Frequently Asked Questions (FAQ)
Is organic asparagus better than conventional?
Organic asparagus is grown without synthetic pesticides and fertilizers, which may offer a cleaner option for consumers.
How should I store asparagus?
Store asparagus upright in a jar with water in the refrigerator, or wrap the ends in a damp paper towel.
Can asparagus help with weight loss?
Yes, its high fiber content can promote satiety and aid in weight management.

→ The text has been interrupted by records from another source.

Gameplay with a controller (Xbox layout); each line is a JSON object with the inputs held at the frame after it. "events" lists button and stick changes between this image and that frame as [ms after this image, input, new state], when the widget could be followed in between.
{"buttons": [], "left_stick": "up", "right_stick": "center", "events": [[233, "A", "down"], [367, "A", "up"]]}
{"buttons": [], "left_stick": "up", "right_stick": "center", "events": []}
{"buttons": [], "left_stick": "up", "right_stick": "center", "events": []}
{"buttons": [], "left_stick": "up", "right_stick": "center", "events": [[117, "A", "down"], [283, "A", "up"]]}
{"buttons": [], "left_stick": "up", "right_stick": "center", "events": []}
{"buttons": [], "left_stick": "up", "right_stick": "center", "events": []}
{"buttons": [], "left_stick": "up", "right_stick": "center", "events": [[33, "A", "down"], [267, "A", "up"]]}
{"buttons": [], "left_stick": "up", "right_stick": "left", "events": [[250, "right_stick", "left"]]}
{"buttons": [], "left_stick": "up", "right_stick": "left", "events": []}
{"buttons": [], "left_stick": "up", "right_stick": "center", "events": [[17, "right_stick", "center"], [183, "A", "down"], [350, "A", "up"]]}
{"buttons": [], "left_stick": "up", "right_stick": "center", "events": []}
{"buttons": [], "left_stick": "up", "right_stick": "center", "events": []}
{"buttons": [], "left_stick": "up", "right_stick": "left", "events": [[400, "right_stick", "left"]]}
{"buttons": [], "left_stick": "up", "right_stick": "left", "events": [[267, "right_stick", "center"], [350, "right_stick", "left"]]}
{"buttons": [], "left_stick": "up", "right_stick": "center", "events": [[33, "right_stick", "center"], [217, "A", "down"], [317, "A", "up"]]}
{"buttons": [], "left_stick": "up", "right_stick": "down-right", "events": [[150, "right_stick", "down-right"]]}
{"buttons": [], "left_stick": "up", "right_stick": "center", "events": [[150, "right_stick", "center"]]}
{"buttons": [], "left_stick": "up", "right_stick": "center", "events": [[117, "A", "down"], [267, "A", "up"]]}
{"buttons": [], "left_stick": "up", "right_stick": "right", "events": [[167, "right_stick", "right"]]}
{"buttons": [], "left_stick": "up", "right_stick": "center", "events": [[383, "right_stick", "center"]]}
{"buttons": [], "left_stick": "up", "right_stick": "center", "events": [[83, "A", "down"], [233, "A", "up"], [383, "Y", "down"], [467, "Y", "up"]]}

Is asparagus safe for everyone?
Generally, asparagus is safe for most people, but those with certain allergies should consult a healthcare provider.
How can I tell if asparagus is fresh?
Look for firm, straight stalks with tightly closed tips and vibrant green color.
What nutrients are in asparagus?
Asparagus is rich in vitamins A, C, E, K, and several B vitamins, along with minerals like potassium and iron.
Can I eat asparagus raw?
Yes, raw asparagus can be eaten in salads or as a crunchy snack.
How long does cooked asparagus last in the fridge?
Cooked asparagus can last 3-5 days in the refrigerator when stored properly.